Kunal Palawat (they/them) is pursuing a masters in soil and water science at the University of Arizona Department of Environmental Science. They have a background in soil/water science and community organizing from their time living in Vermont and are excited to blend their passions together in Arizona. Kunal’s research focuses on public participation in science, environmental pollution, and ecological modeling through the community rainwater harvesting study called Project Harvest. They are also passionate challenging the oppressive norms of western science through the democratization of science, supporting queer, trans, and two-spirit BIPOC (Black, Indigenous, and People of Color) students, mentorship, and climate activism. Their project with CLIMAS involves creating a climate change and contamination informed community cookbook. The Arizonan communities participating in the process are the members of Project Harvest in four towns (Dewey, Globe, Hayden, Tucson) and the Mission Garden in Tucson. The cookbook will have recipes developed by community members and Kunal in addition to photographs and historical narratives of each dish.
Rachel Rosenbaum (she/her) is a sociocultural anthropologist studying the politics of urban infrastructure in Beirut, Lebanon. Her doctoral dissertation research examines how Lebanese grapple with decades of infrastructural and environmental degeneration, histories of violence, and issues of ineffective governance. Her research centers local environmental and infrastructural change-makers who are working collectively to tackle these issues and institute alternatives.

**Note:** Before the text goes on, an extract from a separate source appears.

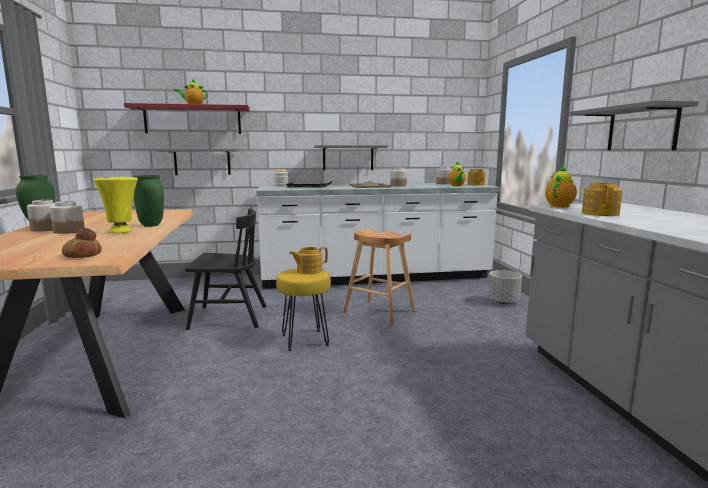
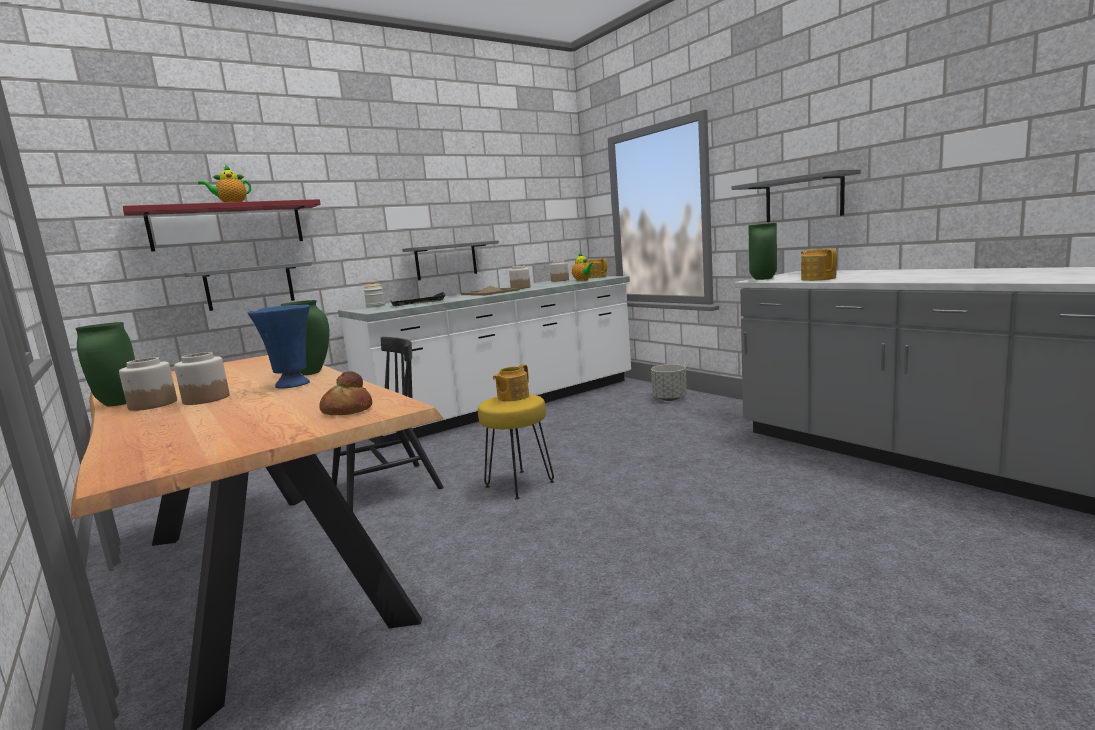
camera: 25 degrees left, 0 degrees up
(121, 231) = (293, 384): yellow vase -> blue vase
(379, 312) = (561, 437): brown stool -> none
(560, 206) = (764, 279): teapot -> green vase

Her project with CLIMAS will use this ongoing research to facilitate the design and implementation of a data visualization platform with her local partners, Recycle Lebanon. The platform, “Regenerate Lebanon,” is an open-source online platform visualizing interconnected environmental and infrastructural issues around the country and connecting people to solutions.
- The Environment & Society Fellowship was created in 2013 as a funding opportunity for graduate students to practice use-inspired research and science communication.
- The Fellowship supports projects that connect social or physical sciences, the environment, and decision-making.
- Projects must be use-inspired and address research and information needs voiced by the students’ project partners.
- The Fellowship is funded and supported by the University of Arizona Office of Research, Innovation, & Impact, and CLIMAS.